* AIM OF THE TASK:
Show every line of the data that contains the string "Hebr".

[GIVEN ENTRIES]

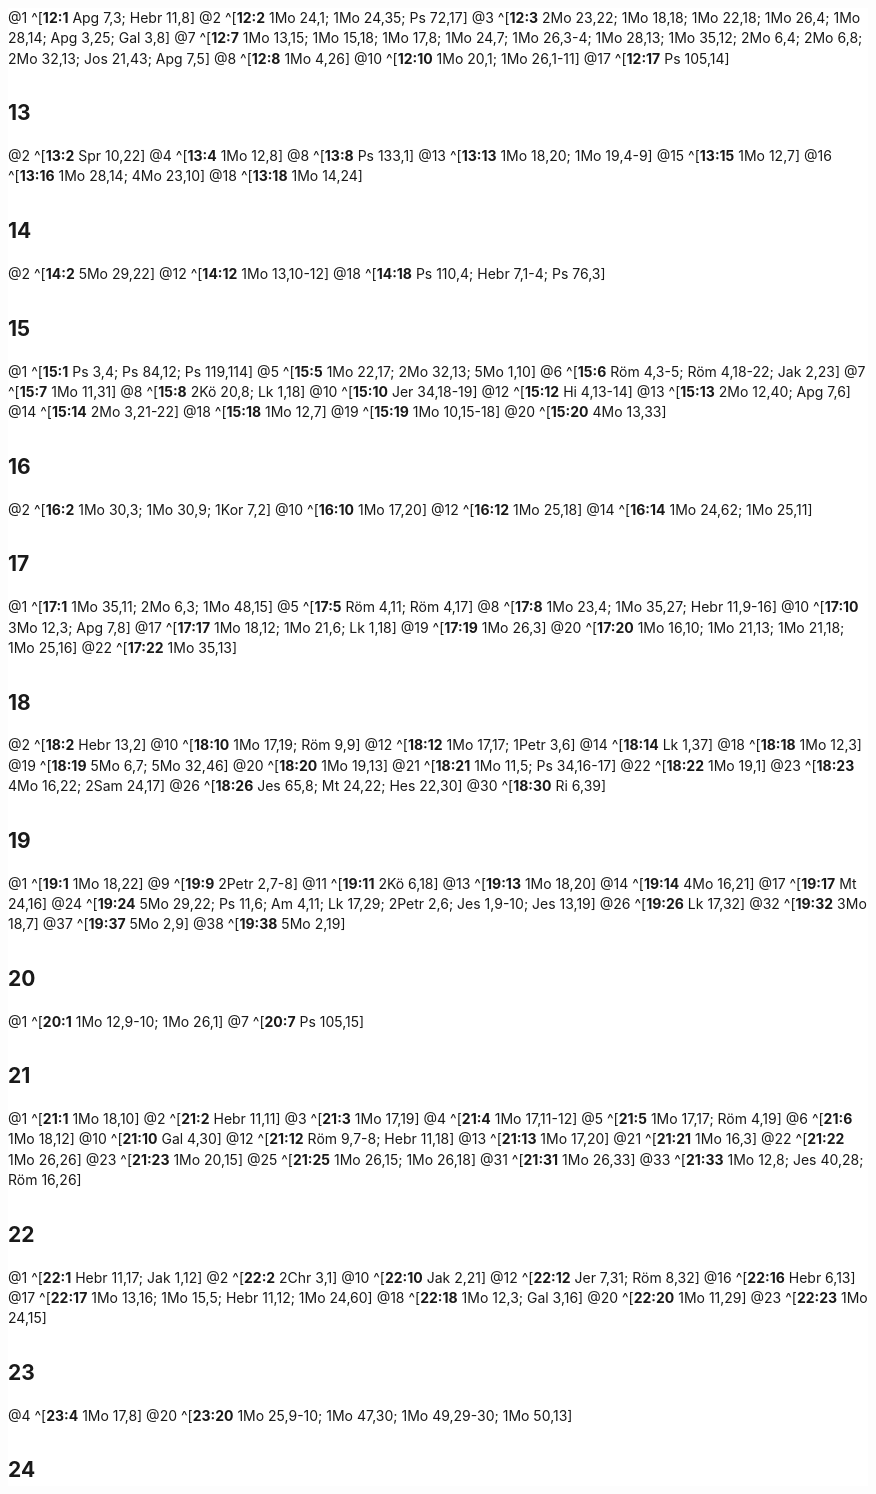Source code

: @1 ^[**12:1** Apg 7,3; Hebr 11,8] @2 ^[**12:2** 1Mo 24,1; 1Mo 24,35; Ps 72,17] @3 ^[**12:3** 2Mo 23,22; 1Mo 18,18; 1Mo 22,18; 1Mo 26,4; 1Mo 28,14; Apg 3,25; Gal 3,8] @7 ^[**12:7** 1Mo 13,15; 1Mo 15,18; 1Mo 17,8; 1Mo 24,7; 1Mo 26,3-4; 1Mo 28,13; 1Mo 35,12; 2Mo 6,4; 2Mo 6,8; 2Mo 32,13; Jos 21,43; Apg 7,5] @8 ^[**12:8** 1Mo 4,26] @10 ^[**12:10** 1Mo 20,1; 1Mo 26,1-11] @17 ^[**12:17** Ps 105,14] 
## 13
@2 ^[**13:2** Spr 10,22] @4 ^[**13:4** 1Mo 12,8] @8 ^[**13:8** Ps 133,1] @13 ^[**13:13** 1Mo 18,20; 1Mo 19,4-9] @15 ^[**13:15** 1Mo 12,7] @16 ^[**13:16** 1Mo 28,14; 4Mo 23,10] @18 ^[**13:18** 1Mo 14,24] 
## 14
@2 ^[**14:2** 5Mo 29,22] @12 ^[**14:12** 1Mo 13,10-12] @18 ^[**14:18** Ps 110,4; Hebr 7,1-4; Ps 76,3] 
## 15
@1 ^[**15:1** Ps 3,4; Ps 84,12; Ps 119,114] @5 ^[**15:5** 1Mo 22,17; 2Mo 32,13; 5Mo 1,10] @6 ^[**15:6** Röm 4,3-5; Röm 4,18-22; Jak 2,23] @7 ^[**15:7** 1Mo 11,31] @8 ^[**15:8** 2Kö 20,8; Lk 1,18] @10 ^[**15:10** Jer 34,18-19] @12 ^[**15:12** Hi 4,13-14] @13 ^[**15:13** 2Mo 12,40; Apg 7,6] @14 ^[**15:14** 2Mo 3,21-22] @18 ^[**15:18** 1Mo 12,7] @19 ^[**15:19** 1Mo 10,15-18] @20 ^[**15:20** 4Mo 13,33] 
## 16
@2 ^[**16:2** 1Mo 30,3; 1Mo 30,9; 1Kor 7,2] @10 ^[**16:10** 1Mo 17,20] @12 ^[**16:12** 1Mo 25,18] @14 ^[**16:14** 1Mo 24,62; 1Mo 25,11] 
## 17
@1 ^[**17:1** 1Mo 35,11; 2Mo 6,3; 1Mo 48,15] @5 ^[**17:5** Röm 4,11; Röm 4,17] @8 ^[**17:8** 1Mo 23,4; 1Mo 35,27; Hebr 11,9-16] @10 ^[**17:10** 3Mo 12,3; Apg 7,8] @17 ^[**17:17** 1Mo 18,12; 1Mo 21,6; Lk 1,18] @19 ^[**17:19** 1Mo 26,3] @20 ^[**17:20** 1Mo 16,10; 1Mo 21,13; 1Mo 21,18; 1Mo 25,16] @22 ^[**17:22** 1Mo 35,13] 
## 18
@2 ^[**18:2** Hebr 13,2] @10 ^[**18:10** 1Mo 17,19; Röm 9,9] @12 ^[**18:12** 1Mo 17,17; 1Petr 3,6] @14 ^[**18:14** Lk 1,37] @18 ^[**18:18** 1Mo 12,3] @19 ^[**18:19** 5Mo 6,7; 5Mo 32,46] @20 ^[**18:20** 1Mo 19,13] @21 ^[**18:21** 1Mo 11,5; Ps 34,16-17] @22 ^[**18:22** 1Mo 19,1] @23 ^[**18:23** 4Mo 16,22; 2Sam 24,17] @26 ^[**18:26** Jes 65,8; Mt 24,22; Hes 22,30] @30 ^[**18:30** Ri 6,39] 
## 19
@1 ^[**19:1** 1Mo 18,22] @9 ^[**19:9** 2Petr 2,7-8] @11 ^[**19:11** 2Kö 6,18] @13 ^[**19:13** 1Mo 18,20] @14 ^[**19:14** 4Mo 16,21] @17 ^[**19:17** Mt 24,16] @24 ^[**19:24** 5Mo 29,22; Ps 11,6; Am 4,11; Lk 17,29; 2Petr 2,6; Jes 1,9-10; Jes 13,19] @26 ^[**19:26** Lk 17,32] @32 ^[**19:32** 3Mo 18,7] @37 ^[**19:37** 5Mo 2,9] @38 ^[**19:38** 5Mo 2,19] 
## 20
@1 ^[**20:1** 1Mo 12,9-10; 1Mo 26,1] @7 ^[**20:7** Ps 105,15] 
## 21
@1 ^[**21:1** 1Mo 18,10] @2 ^[**21:2** Hebr 11,11] @3 ^[**21:3** 1Mo 17,19] @4 ^[**21:4** 1Mo 17,11-12] @5 ^[**21:5** 1Mo 17,17; Röm 4,19] @6 ^[**21:6** 1Mo 18,12] @10 ^[**21:10** Gal 4,30] @12 ^[**21:12** Röm 9,7-8; Hebr 11,18] @13 ^[**21:13** 1Mo 17,20] @21 ^[**21:21** 1Mo 16,3] @22 ^[**21:22** 1Mo 26,26] @23 ^[**21:23** 1Mo 20,15] @25 ^[**21:25** 1Mo 26,15; 1Mo 26,18] @31 ^[**21:31** 1Mo 26,33] @33 ^[**21:33** 1Mo 12,8; Jes 40,28; Röm 16,26] 
## 22
@1 ^[**22:1** Hebr 11,17; Jak 1,12] @2 ^[**22:2** 2Chr 3,1] @10 ^[**22:10** Jak 2,21] @12 ^[**22:12** Jer 7,31; Röm 8,32] @16 ^[**22:16** Hebr 6,13] @17 ^[**22:17** 1Mo 13,16; 1Mo 15,5; Hebr 11,12; 1Mo 24,60] @18 ^[**22:18** 1Mo 12,3; Gal 3,16] @20 ^[**22:20** 1Mo 11,29] @23 ^[**22:23** 1Mo 24,15] 
## 23
@4 ^[**23:4** 1Mo 17,8] @20 ^[**23:20** 1Mo 25,9-10; 1Mo 47,30; 1Mo 49,29-30; 1Mo 50,13] 
## 24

[/GIVEN ENTRIES]

* EXPECTED ANSWER:
: @1 ^[**12:1** Apg 7,3; Hebr 11,8] @2 ^[**12:2** 1Mo 24,1; 1Mo 24,35; Ps 72,17] @3 ^[**12:3** 2Mo 23,22; 1Mo 18,18; 1Mo 22,18; 1Mo 26,4; 1Mo 28,14; Apg 3,25; Gal 3,8] @7 ^[**12:7** 1Mo 13,15; 1Mo 15,18; 1Mo 17,8; 1Mo 24,7; 1Mo 26,3-4; 1Mo 28,13; 1Mo 35,12; 2Mo 6,4; 2Mo 6,8; 2Mo 32,13; Jos 21,43; Apg 7,5] @8 ^[**12:8** 1Mo 4,26] @10 ^[**12:10** 1Mo 20,1; 1Mo 26,1-11] @17 ^[**12:17** Ps 105,14] 
@2 ^[**14:2** 5Mo 29,22] @12 ^[**14:12** 1Mo 13,10-12] @18 ^[**14:18** Ps 110,4; Hebr 7,1-4; Ps 76,3] 
@1 ^[**17:1** 1Mo 35,11; 2Mo 6,3; 1Mo 48,15] @5 ^[**17:5** Röm 4,11; Röm 4,17] @8 ^[**17:8** 1Mo 23,4; 1Mo 35,27; Hebr 11,9-16] @10 ^[**17:10** 3Mo 12,3; Apg 7,8] @17 ^[**17:17** 1Mo 18,12; 1Mo 21,6; Lk 1,18] @19 ^[**17:19** 1Mo 26,3] @20 ^[**17:20** 1Mo 16,10; 1Mo 21,13; 1Mo 21,18; 1Mo 25,16] @22 ^[**17:22** 1Mo 35,13] 
@2 ^[**18:2** Hebr 13,2] @10 ^[**18:10** 1Mo 17,19; Röm 9,9] @12 ^[**18:12** 1Mo 17,17; 1Petr 3,6] @14 ^[**18:14** Lk 1,37] @18 ^[**18:18** 1Mo 12,3] @19 ^[**18:19** 5Mo 6,7; 5Mo 32,46] @20 ^[**18:20** 1Mo 19,13] @21 ^[**18:21** 1Mo 11,5; Ps 34,16-17] @22 ^[**18:22** 1Mo 19,1] @23 ^[**18:23** 4Mo 16,22; 2Sam 24,17] @26 ^[**18:26** Jes 65,8; Mt 24,22; Hes 22,30] @30 ^[**18:30** Ri 6,39] 
@1 ^[**21:1** 1Mo 18,10] @2 ^[**21:2** Hebr 11,11] @3 ^[**21:3** 1Mo 17,19] @4 ^[**21:4** 1Mo 17,11-12] @5 ^[**21:5** 1Mo 17,17; Röm 4,19] @6 ^[**21:6** 1Mo 18,12] @10 ^[**21:10** Gal 4,30] @12 ^[**21:12** Röm 9,7-8; Hebr 11,18] @13 ^[**21:13** 1Mo 17,20] @21 ^[**21:21** 1Mo 16,3] @22 ^[**21:22** 1Mo 26,26] @23 ^[**21:23** 1Mo 20,15] @25 ^[**21:25** 1Mo 26,15; 1Mo 26,18] @31 ^[**21:31** 1Mo 26,33] @33 ^[**21:33** 1Mo 12,8; Jes 40,28; Röm 16,26] 
@1 ^[**22:1** Hebr 11,17; Jak 1,12] @2 ^[**22:2** 2Chr 3,1] @10 ^[**22:10** Jak 2,21] @12 ^[**22:12** Jer 7,31; Röm 8,32] @16 ^[**22:16** Hebr 6,13] @17 ^[**22:17** 1Mo 13,16; 1Mo 15,5; Hebr 11,12; 1Mo 24,60] @18 ^[**22:18** 1Mo 12,3; Gal 3,16] @20 ^[**22:20** 1Mo 11,29] @23 ^[**22:23** 1Mo 24,15] 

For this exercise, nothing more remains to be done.